The following uses python list comprehension:

    > C = np.array([A[i,:] * B[j,:] for i in range(A.shape[0]) 
            for j in range(B.shape[0])]).reshape(
            (A.shape[0], B.shape[0], A.shape[1]))
    > C
    array([[[ 0,  1,  2],
            [ 3,  4,  5],
            [ 6,  7,  8],
            [ 9, 10, 11]],

           [[ 0,  2,  4],
            [ 6,  8, 10],
            [12, 14, 16],
            [18, 20, 22]],

           [[ 0,  3,  6],
            [ 9, 12, 15],
            [18, 21, 24],
            [27, 30, 33]]])       
    > C[2,3]
    array([27, 30, 33])

Solution using einsum

The following uses Einstein notation function einsum of numpy:

    > C = einsum('ij,kj->ikj', A, B)
    > C 
    array([[[ 0,  1,  2],
            [ 3,  4,  5],
            [ 6,  7,  8],
            [ 9, 10, 11]],

           [[ 0,  2,  4],
            [ 6,  8, 10],
            [12, 14, 16],
            [18, 20, 22]],

           [[ 0,  3,  6],
            [ 9, 12, 15],
            [18, 21, 24],
            [27, 30, 33]]])       

Performance

Not only is the einsum approach much shorter, it is also about 10 times faster than the naive approach.
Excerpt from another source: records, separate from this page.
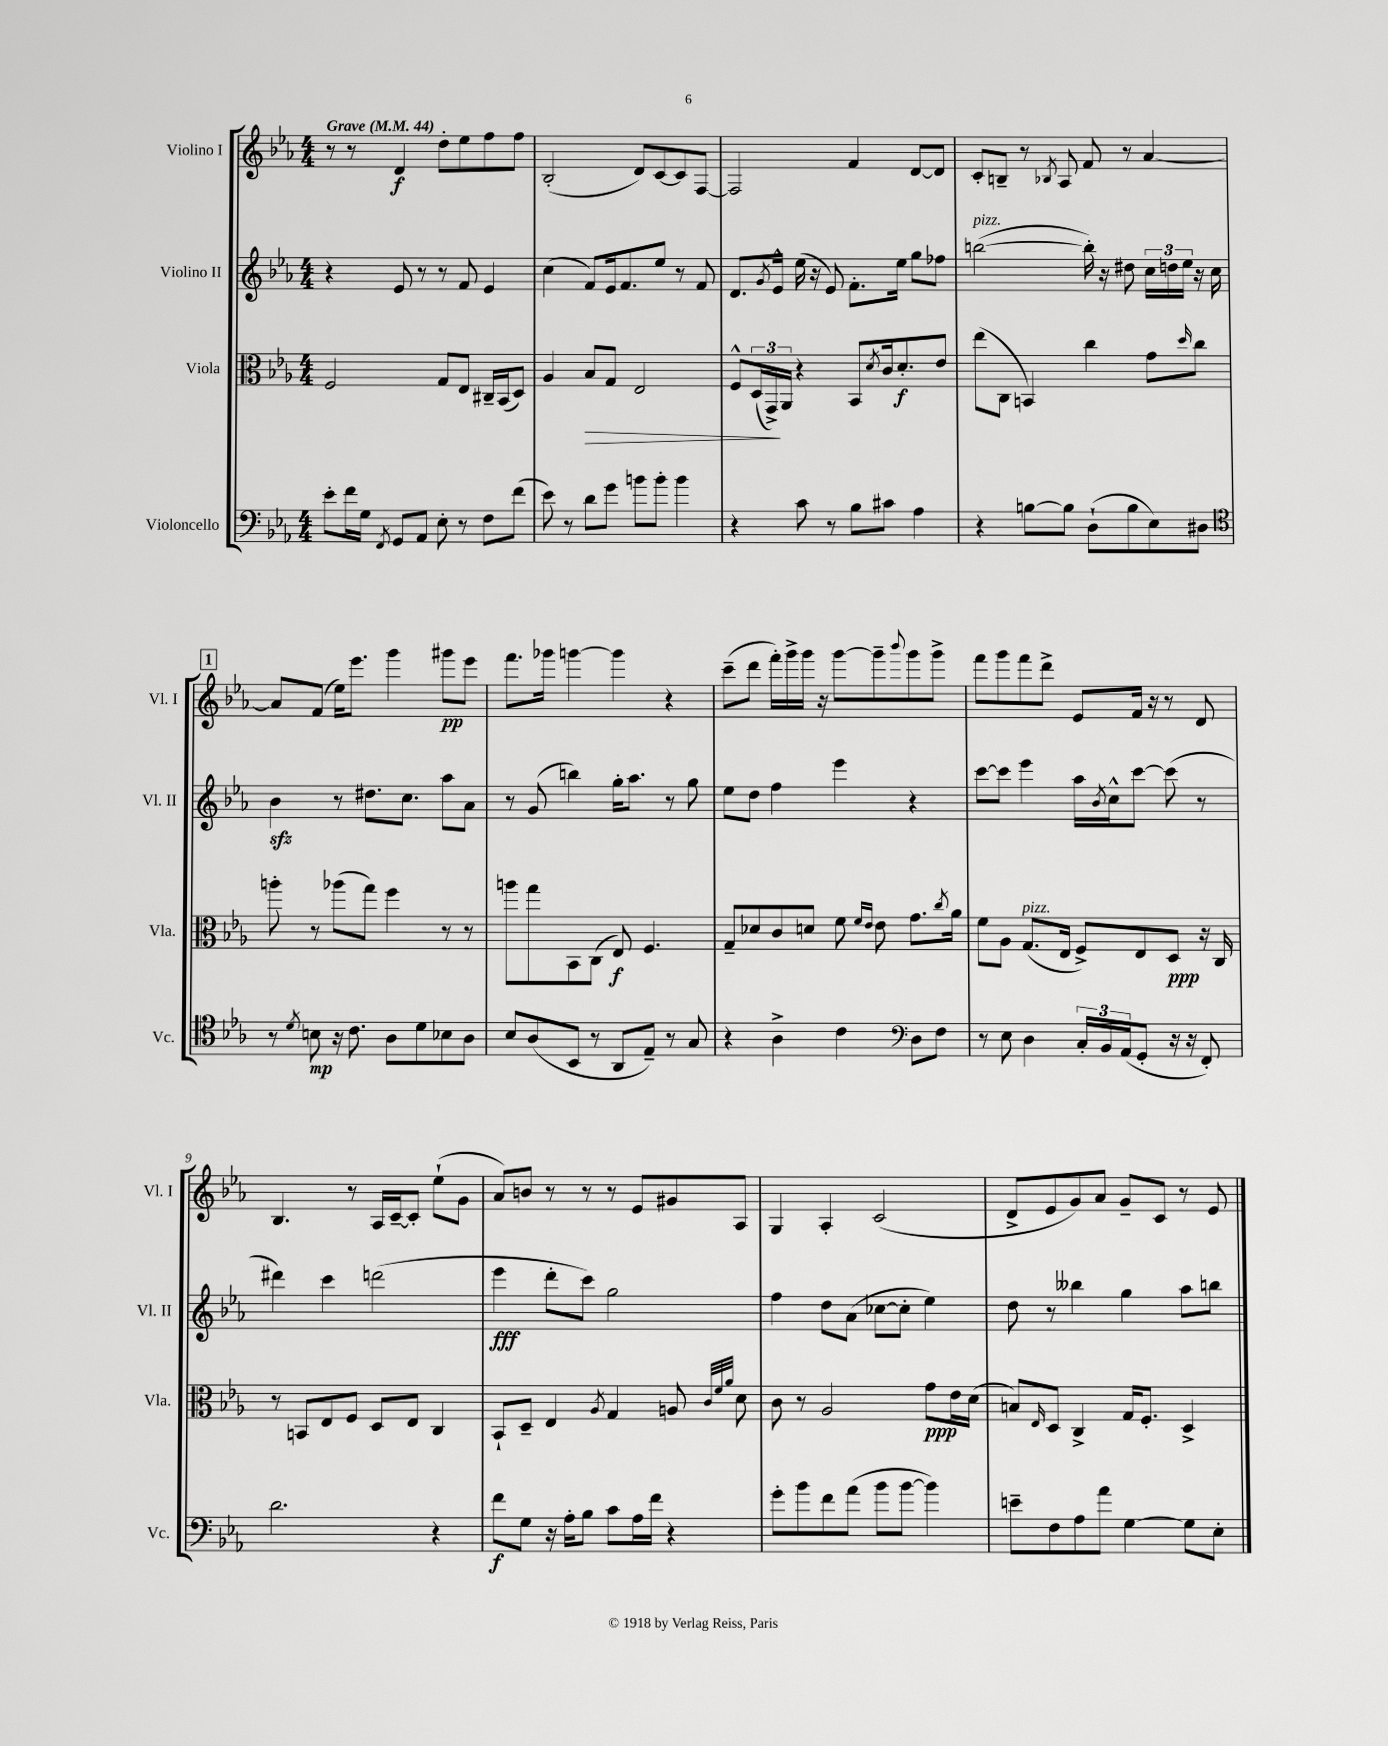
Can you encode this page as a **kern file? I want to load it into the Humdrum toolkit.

**kern	**kern	**kern	**kern
*staff4	*staff3	*staff2	*staff1
*clefF4	*clefC3	*clefG2	*clefG2
*k[b-e-a-]	*k[b-e-a-]	*k[b-e-a-]	*k[b-e-a-]
*M4/4	*M4/4	*M4/4	*M4/4
*MM44	*MM44	*MM44	*MM44
8e-'	2F	4r	8r
16f	.	.	8r
16G	.	.	.
8qFF	.	.	.
8GG	.	8e-	4d
8AA-	.	8r	.
8E-'	8G	8r	8dd'
8r	8E-	8f	8ee-
8F	16C#~	4e-	8ff
.	(16BB-	.	.
(8f	8D)	.	8ff
=	=	=	=
8e-)	4A-	(4cc	(2B-'
8r	.	.	.
8d	8B-	8f)	.
8g	8G	16e-	.
.	.	8.f	.
8b	2E-	.	8d)
8b'	.	8ee-	[8c
4b	.	8r	8c]
.	.	8f	[8F
=	=	=	=
4r	8F^^	8.d	2F]
.	(24D	.	.
.	24GG^)	.	.
.	.	8qg	.
.	.	16e-^^	.
.	24AA-	.	.
8c	4r	(16ee-	.
.	.	16r	.
8r	.	8e-)	.
8B-	8BB-	8.f'	4f
.	8qd	.	.
8c#	16c	.	.
.	8.d'	16ee-	.
4A-	.	8gg	[8d
.	8e-	8ff-	8d]
=	=	=	=
4r	(8ee-	([2bb	8c'
.	8C	.	8B~
[8B	4BB)	.	8r
.	.	.	8qB-
8B]	.	.	8A-
(8D`	4cc	16bb'])	8f
.	.	16r	.
8B	.	8dd#	8r
8E-)	8g	24cc	[4a-
.	.	24dd	.
.	.	24ee-	.
.	16qqdd	.	.
8D#	8cc	16r	.
.	.	16cc	.
=	=	=	=
*clefC4	*	*	*
8r	8aa'	4b-	8a-]
8qd	.	.	.
8B	8r	.	(8f
16r	(8aa-	8r	16ee-)
8.c	.	.	8.eee-
.	8gg)	8.dd#	.
8A-	4ff	.	4ggg
.	.	8.cc	.
8d	.	.	.
8B-	8r	8aa-	8ggg#
8A-	8r	8a-	8eee-
=	=	=	=
8B-	8aa	8r	8.fff
(8A-	8gg	(8g	.
.	.	.	16ggg-
8BB-	8BB-	4bb)	[4ggg
8r	(8C	.	.
8AA-	8E-)	16gg'	4ggg]
.	.	8.aa-	.
8E-~)	4.F	.	.
8r	.	8r	4r
8G	.	8gg	.
=	=	=	=
4r	8G~	8ee-	(8ccc~
.	8d-	8dd	8ddd
4A-^	8c	4ff	16fff')
.	.	.	16ggg^
.	8d	.	16ggg
.	.	.	16r
4c	8f	4eee-	[8ggg
.	16qqf	.	.
.	16qqe-	.	.
.	8e-	.	8ggg~]
*clefF4	*	*	*
.	.	.	8qqbbb-
8D	8.g	4r	8ggg
8F	.	.	8ggg^
.	8qcc	.	.
.	16a-	.	.
=	=	=	=
8r	8f	[8ccc	8fff
8E-	8A-	8ccc]	8ggg
4D	(8.G	4eee-	8fff
.	.	.	8ddd^
.	16E-	.	.
24C'	8F^)	16aa-	8e-
24BB-	.	.	.
.	.	8qb-	.
.	.	16cc^^	.
(24AA-	.	.	.
8GG'	8E-	[8ccc	16f
.	.	.	16r
16r	8D	(8ccc]	8r
16r	.	.	.
8FF')	16r	8r	8d
.	16C	.	.
=	=	=	=
2.d	8r	4ddd#)	4.B-
.	8BB	.	.
.	8E-	4ccc	.
.	8F	.	8r
.	8D	(2ddd	16A-
.	.	.	[16c~
.	8E-	.	8c']
4r	4C	.	(8ee-`
.	.	.	8g
=	=	=	=
8f	8BB-`	4eee-	8a-)
8G	8D~	.	8b
16r	4E-	8ddd'	8r
16A-'	.	.	.
8B-	.	8ccc)	8r
.	8qA-	.	.
8c	4G	2gg	8r
16A-	.	.	8e-
16f	.	.	.
4r	8A	.	8g#
.	32qqc	.	.
.	32qqf	.	.
.	32qqa-	.	.
.	8d	.	8A-
=	=	=	=
8g'	8c	4ff	4G
8b-	8r	.	.
8f	2A-	8dd	4A-'
(8a-	.	(8a-	.
8b-	.	[8cc-	(2c
[8b-	.	8cc-']	.
4b-])	8g	4ee-)	.
.	16e-	.	.
.	(16d	.	.
=	=	=	=
8e~	8B)	8dd	8d^
.	16qqE-	.	.
8F	8D	8r	8e-
8A-	4C^	4bb--	8g)
8a-	.	.	8a-
[4G	16G	4gg	8g~
.	8.F'	.	.
.	.	.	8c
8G]	4D^	8aa-	8r
8E-'	.	8bb	8e-
==	==	==	==
*-	*-	*-	*-
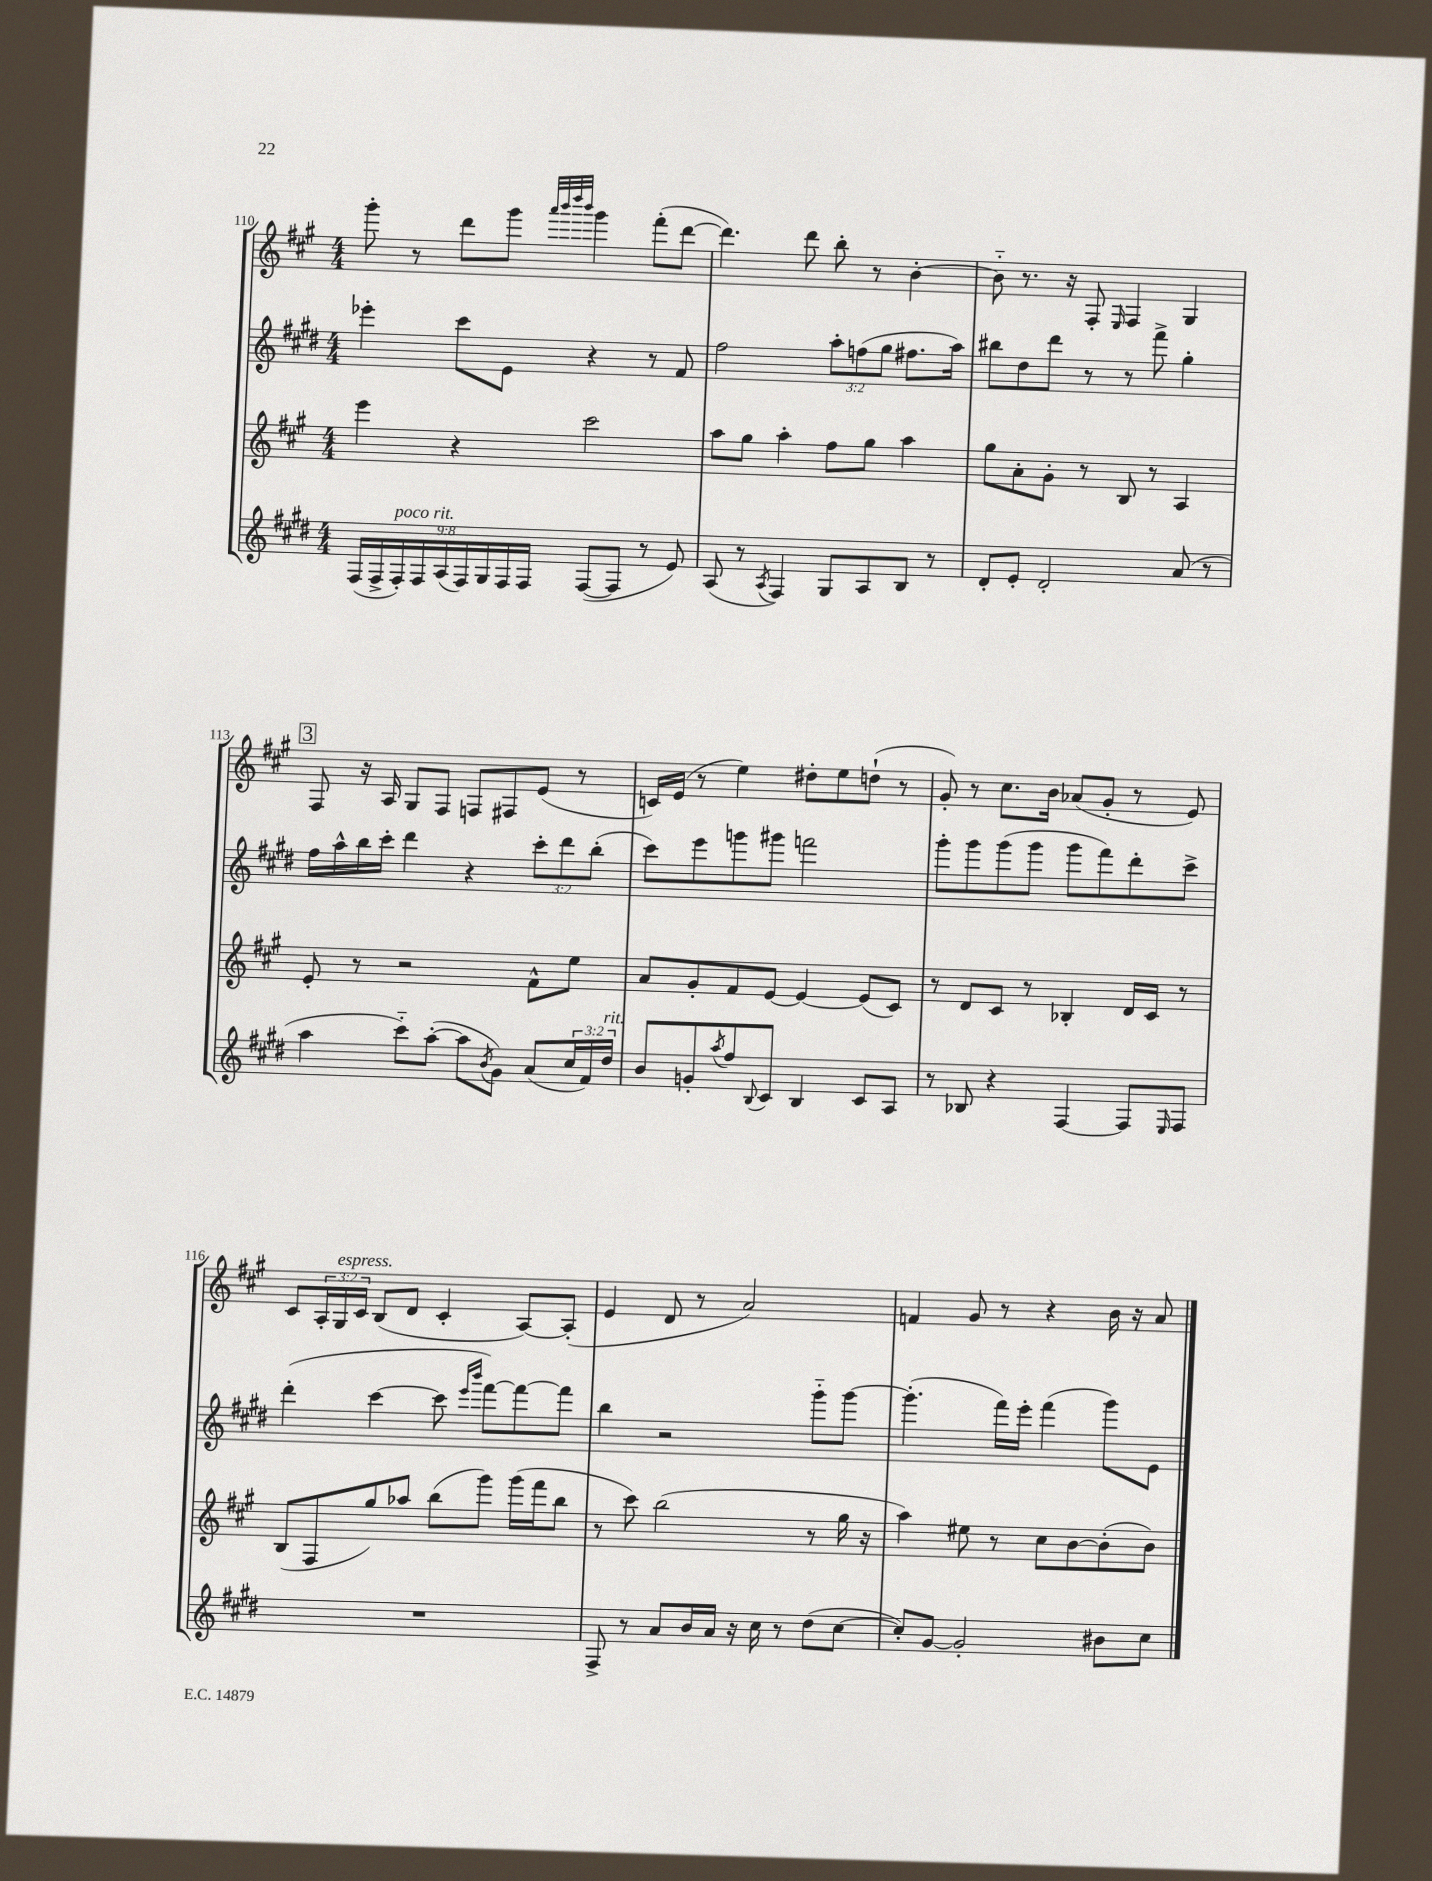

**kern	**kern	**kern	**kern
*part4	*part3	*part2	*part1
*staff4	*staff3	*staff2	*staff1
*clefG2	*clefG2	*clefG2	*clefG2
*k[f#c#g#d#]	*k[f#c#g#]	*k[f#c#g#d#]	*k[f#c#g#]
*M4/4	*M4/4	*M4/4	*M4/4
=110	=110	=110	=110
(18F#/LL	4eee\	4eee-X'\	8ggg#'\
18F#^/	.	.	.
!LO:TX:a:i:t=poco rit.	!	!	!
18F#'/)	.	.	.
.	.	.	8r
18F#/	.	.	.
(18A/	.	.	.
.	4r	8ccc#\L	8ddd\L
18F#/)	.	.	.
18G#/	.	.	.
.	.	8e\J	8ggg#\J
18F#/	.	.	.
18F#/JJ	.	.	.
.	.	.	32qqaaa/LLL
.	.	.	32qqbbb/
.	.	.	32qqdddd/
.	.	.	32qqbbb/JJJ
([8F#/L	2ccc#\	4r	4ggg#\
8F#/J]	.	.	.
8r	.	8r	(8fff#'\L
8e/)	.	8f#/	[8ddd\J
=111	=111	=111	=111
(8A/	8aa\L	2ff#\	4.ddd\])
8r	8gg#\J	.	.
8qA/	.	.	.
4F#/)	4aa'\	.	.
.	.	.	8ddd\
8G#/L	8ff#\L	12aa'\L	8bb'\
.	.	(12ffn\	.
8A/	8gg#\J	.	8r
.	.	12gg#\J	.
8B/J	4aa\	8.ff#X\L	[4b'\
8r	.	.	.
.	.	16aa\Jk)	.
=112	=112	=112	=112
8d#'/L	8gg#\L	8bb#X\L	8b\]
8e'/J	8a'\	8dd#\	8.r
2d#'/	8g#'\J	8ddd#\J	.
.	.	.	16r
.	8r	8r	8F#'/
.	.	.	16qqE/
.	8B/	8r	4F#/
.	8r	8fff#^\	.
(8a/	4A/	4gg#'\	4G#/
8r	.	.	.
!!LO:LB:g=z
!!LO:REH:place=s1:t=3
=113	=113	=113	=113
4aa\	8e'/	16ff#\LL	8F#/
.	.	16aa^^\	.
.	8r	16bb\	16r
.	.	16ccc#'\JJ	16A/
8ccc#\L)	2r	4ddd#\	8G#/L
([8aa'\J	.	.	8F#/J
8aa\L]	.	4r	8Fn/L
8qb/	.	.	.
8g#\J)	.	.	8F#X/
(8a/L	8f#^^\L	12ccc#'\L	(8e/J
.	.	12ddd#\	.
24cc#/L	8ee\J	.	8r
24f#/)	.	(12bb'\J	.
!LO:TX:a:i:t=rit.	!	!	!
24dd#/JJ	.	.	.
=114	=114	=114	=114
8b/L	8a/L	8ccc#\L)	16cn/LL)
.	.	.	(16e/JJ
8gn'/	8g#'/	8eee\	8r
8qaa/	.	.	.
8ff#/	8f#/	8gggn\	4ee\)
8qqB/	.	.	.
8c#/J	[8e/J	8ggg#X\J	.
4B/	4e/_	2fffn\	8dd#X'\L
.	.	.	8ee\
8c#/L	(8e/L]	.	(8ddn`\J
8A/J	8c#/J)	.	8r
=115	=115	=115	=115
8r	8r	8ggg#'\L	8g#'/)
8B-X/	8d/L	8ggg#\	8r
4r	8c#/J	(8ggg#\	8.cc#\L
.	8r	8ggg#\J	.
.	.	.	16b\Jk
[4F#/	4B-X'/	8ggg#\L	(8a-X/L
.	.	8fff#\)	8g#'/J
8F#/L]	16d/LL	8ddd#'\	8r
.	16c#/JJ	.	.
16qqE/	.	.	.
8F#/J	8r	8ccc#^\J	8e/)
!!LO:LB:g=z
=116	=116	=116	=116
1r	(8B/L	(4ddd#'\	8c#/L
.	8F#/	.	24A'/L
!	!	!	!LO:TX:a:i:t=espress.
.	.	.	24G#/
.	.	.	24c#/JJ
.	8gg#/)	[4ccc#\	(8B/L
.	8aa-X/J	.	8d/J
.	(8bb\L	8ccc#\]	4c#'/
.	.	16qqeee/LL	.
.	.	16qqbbb/JJ	.
.	8ggg#\J)	[8fff#\L)	.
.	(16ggg#\LL	8fff#\_	[8A/L)
.	16fff#\J	.	.
.	8bb\J	8fff#\J]	(8A'/J]
=117	=117	=117	=117
8F#^/	8r	4bb\	4e/
8r	8ccc#\)	.	.
8a/L	(2bb\	2r	8d/
16b/L	.	.	8r
16a/JJ	.	.	.
16r	.	.	2a/)
16cc#\	.	.	.
8r	.	.	.
(8dd#\L	8r	8ggg#\L	.
[8cc#\J	16gg#\	[8ggg#\J	.
.	16r	.	.
=118	=118	=118	=118
8cc#'/L])	4aa\)	(4.ggg#'\]	4fn/
[8g#/J	.	.	.
2g#'/]	8ee#X\	.	8g#/
.	8r	16fff#\LL)	8r
.	.	16eee'\JJ	.
.	8cc#\L	(4fff#\	4r
.	[8b\	.	.
8b#X\L	(8b'\]	8ggg#\L)	16b\
.	.	.	16r
8cc#\J	8b\J)	8e\J	8a/
==	==	==	==
*-	*-	*-	*-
Here are some quick benchmark results on my system running OS X.

    > %timeit -n 10000 array([A[i,:] * B[j,:] for i in range(A.shape[0]) for j in range(B.shape[0])]).reshape((A.shape[0], B.shape[0], A.shape[1]))
    10000 loops, best of 3: 28.9 µs per loop

    > %timeit -n 10000 einsum('ij,kj->ikj', A, B)
    10000 loops, best of 3: 2.84 µs per loop

In the first approach creating a new array and reshaping it are additional operations that the einsum method doesn’t have. So to get an idea about the time it takes to just multiply the rows using python list comprehension I ran the following benchmark:

    > %timeit -n 10000 [A[i,:] * B[j,:] for i in range(A.shape[0]) for j in range(B.shape[0])]
    10000 loops, best of 3: 22.4 µs per loop

From the above it is clear that the bulk of the time is spent in looping, which is slow, rather than creating a numpy array and reshaping it.

Concluding remarks

The einsum function in numpy is a powerful construct that can be used to represent complex matrix operations in a compact way and can result in significant performance improvement over loops. It is worth learning the Einstein sum notation, even for it’s own sake — it is pretty cool after all.